>>>

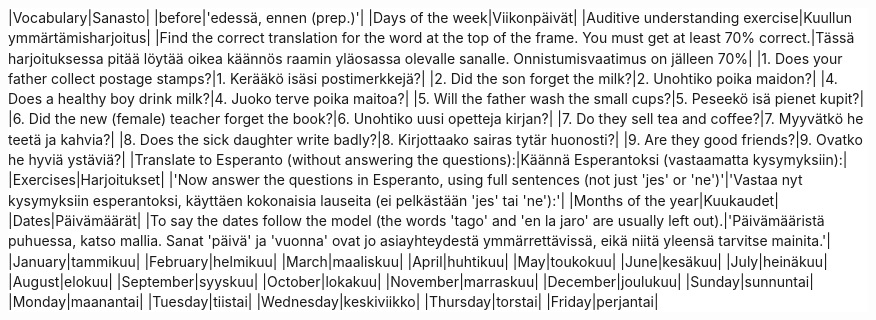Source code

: |Vocabulary|Sanasto|
|before|'edessä, ennen (prep.)'|
|Days of the week|Viikonpäivät|
|Auditive understanding exercise|Kuullun ymmärtämisharjoitus|
|Find the correct translation for the word at the top of the frame. You must get at least 70% correct.|Tässä harjoituksessa pitää löytää oikea käännös raamin yläosassa olevalle sanalle. Onnistumisvaatimus on jälleen 70%|
|1. Does your father collect postage stamps?|1. Kerääkö isäsi postimerkkejä?|
|2. Did the son forget the milk?|2. Unohtiko poika maidon?|
|4. Does a healthy boy drink milk?|4. Juoko terve poika maitoa?|
|5. Will the father wash the small cups?|5. Peseekö isä pienet kupit?|
|6. Did the new (female) teacher forget the book?|6. Unohtiko uusi opetteja kirjan?|
|7. Do they sell tea and coffee?|7. Myyvätkö he teetä ja kahvia?|
|8. Does the sick daughter write badly?|8. Kirjottaako sairas tytär huonosti?|
|9. Are they good friends?|9. Ovatko he hyviä ystäviä?|
|Translate to Esperanto (without answering the questions):|Käännä Esperantoksi (vastaamatta kysymyksiin):|
|Exercises|Harjoitukset|
|'Now answer the questions in Esperanto, using full sentences (not just 'jes' or 'ne')'|'Vastaa nyt kysymyksiin esperantoksi, käyttäen kokonaisia lauseita (ei pelkästään 'jes' tai 'ne'):'|
|Months of the year|Kuukaudet|
|Dates|Päivämäärät|
|To say the dates follow the model (the words 'tago' and 'en la jaro' are usually left out).|'Päivämääristä puhuessa, katso mallia. Sanat 'päivä' ja 'vuonna' ovat jo asiayhteydestä ymmärrettävissä, eikä niitä yleensä tarvitse mainita.'|
|January|tammikuu|
|February|helmikuu|
|March|maaliskuu|
|April|huhtikuu|
|May|toukokuu|
|June|kesäkuu|
|July|heinäkuu|
|August|elokuu|
|September|syyskuu|
|October|lokakuu|
|November|marraskuu|
|December|joulukuu|
|Sunday|sunnuntai|
|Monday|maanantai|
|Tuesday|tiistai|
|Wednesday|keskiviikko|
|Thursday|torstai|
|Friday|perjantai|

<<<

• _Directions_: With the pictures left out, transcribe the material exactly.

• _Answer area_:
Source code

: |Vocabulary|Sanasto|
|before|'edessä, ennen (prep.)'|
|Days of the week|Viikonpäivät|
|Auditive understanding exercise|Kuullun ymmärtämisharjoitus|
|Find the correct translation for the word at the top of the frame. You must get at least 70% correct.|Tässä harjoituksessa pitää löytää oikea käännös raamin yläosassa olevalle sanalle. Onnistumisvaatimus on jälleen 70%|
|1. Does your father collect postage stamps?|1. Kerääkö isäsi postimerkkejä?|
|2. Did the son forget the milk?|2. Unohtiko poika maidon?|
|4. Does a healthy boy drink milk?|4. Juoko terve poika maitoa?|
|5. Will the father wash the small cups?|5. Peseekö isä pienet kupit?|
|6. Did the new (female) teacher forget the book?|6. Unohtiko uusi opetteja kirjan?|
|7. Do they sell tea and coffee?|7. Myyvätkö he teetä ja kahvia?|
|8. Does the sick daughter write badly?|8. Kirjottaako sairas tytär huonosti?|
|9. Are they good friends?|9. Ovatko he hyviä ystäviä?|
|Translate to Esperanto (without answering the questions):|Käännä Esperantoksi (vastaamatta kysymyksiin):|
|Exercises|Harjoitukset|
|'Now answer the questions in Esperanto, using full sentences (not just 'jes' or 'ne')'|'Vastaa nyt kysymyksiin esperantoksi, käyttäen kokonaisia lauseita (ei pelkästään 'jes' tai 'ne'):'|
|Months of the year|Kuukaudet|
|Dates|Päivämäärät|
|To say the dates follow the model (the words 'tago' and 'en la jaro' are usually left out).|'Päivämääristä puhuessa, katso mallia. Sanat 'päivä' ja 'vuonna' ovat jo asiayhteydestä ymmärrettävissä, eikä niitä yleensä tarvitse mainita.'|
|January|tammikuu|
|February|helmikuu|
|March|maaliskuu|
|April|huhtikuu|
|May|toukokuu|
|June|kesäkuu|
|July|heinäkuu|
|August|elokuu|
|September|syyskuu|
|October|lokakuu|
|November|marraskuu|
|December|joulukuu|
|Sunday|sunnuntai|
|Monday|maanantai|
|Tuesday|tiistai|
|Wednesday|keskiviikko|
|Thursday|torstai|
|Friday|perjantai|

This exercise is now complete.